-------- Records for processing --------
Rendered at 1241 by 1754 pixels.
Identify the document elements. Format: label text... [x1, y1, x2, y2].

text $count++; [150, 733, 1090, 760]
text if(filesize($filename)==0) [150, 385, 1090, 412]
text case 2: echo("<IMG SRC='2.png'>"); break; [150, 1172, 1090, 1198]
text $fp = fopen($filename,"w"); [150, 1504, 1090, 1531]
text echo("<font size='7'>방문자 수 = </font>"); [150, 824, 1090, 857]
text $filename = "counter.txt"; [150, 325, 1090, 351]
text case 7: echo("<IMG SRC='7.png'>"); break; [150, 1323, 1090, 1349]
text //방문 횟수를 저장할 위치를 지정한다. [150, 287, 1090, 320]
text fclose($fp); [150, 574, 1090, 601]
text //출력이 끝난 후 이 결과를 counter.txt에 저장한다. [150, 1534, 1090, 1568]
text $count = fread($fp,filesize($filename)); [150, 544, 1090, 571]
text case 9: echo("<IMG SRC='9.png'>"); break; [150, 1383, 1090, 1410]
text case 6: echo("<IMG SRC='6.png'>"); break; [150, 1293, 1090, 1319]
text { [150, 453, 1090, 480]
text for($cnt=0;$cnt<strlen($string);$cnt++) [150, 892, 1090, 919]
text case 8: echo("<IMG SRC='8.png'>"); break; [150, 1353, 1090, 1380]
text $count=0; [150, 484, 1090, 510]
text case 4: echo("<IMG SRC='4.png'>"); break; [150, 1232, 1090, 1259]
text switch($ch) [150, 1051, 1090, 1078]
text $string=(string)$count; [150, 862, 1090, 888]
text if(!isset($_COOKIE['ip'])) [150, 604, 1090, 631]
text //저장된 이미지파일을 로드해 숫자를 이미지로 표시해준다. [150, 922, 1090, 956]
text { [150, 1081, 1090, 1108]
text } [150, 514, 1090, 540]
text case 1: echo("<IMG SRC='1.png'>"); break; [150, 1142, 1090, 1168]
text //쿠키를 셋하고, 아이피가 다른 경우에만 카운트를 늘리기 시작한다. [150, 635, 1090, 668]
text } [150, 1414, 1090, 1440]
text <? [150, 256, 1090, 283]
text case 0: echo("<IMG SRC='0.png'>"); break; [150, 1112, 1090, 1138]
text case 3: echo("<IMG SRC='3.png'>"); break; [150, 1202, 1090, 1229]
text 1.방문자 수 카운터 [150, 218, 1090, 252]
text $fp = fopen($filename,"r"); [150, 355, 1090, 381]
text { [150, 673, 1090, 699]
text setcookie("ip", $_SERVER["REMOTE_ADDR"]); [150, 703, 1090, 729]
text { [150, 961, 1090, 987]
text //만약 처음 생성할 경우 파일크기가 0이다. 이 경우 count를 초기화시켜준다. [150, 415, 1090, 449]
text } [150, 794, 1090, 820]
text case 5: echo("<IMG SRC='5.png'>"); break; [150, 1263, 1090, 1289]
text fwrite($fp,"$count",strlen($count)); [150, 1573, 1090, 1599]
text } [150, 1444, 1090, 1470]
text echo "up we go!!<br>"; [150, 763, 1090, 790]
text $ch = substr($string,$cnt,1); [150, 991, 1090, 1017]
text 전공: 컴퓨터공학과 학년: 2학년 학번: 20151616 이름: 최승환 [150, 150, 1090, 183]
--------
**About this task:** The number of lines above where the word "string" occurs, and only that number, is the answer.

**Answer to the exercise:** 3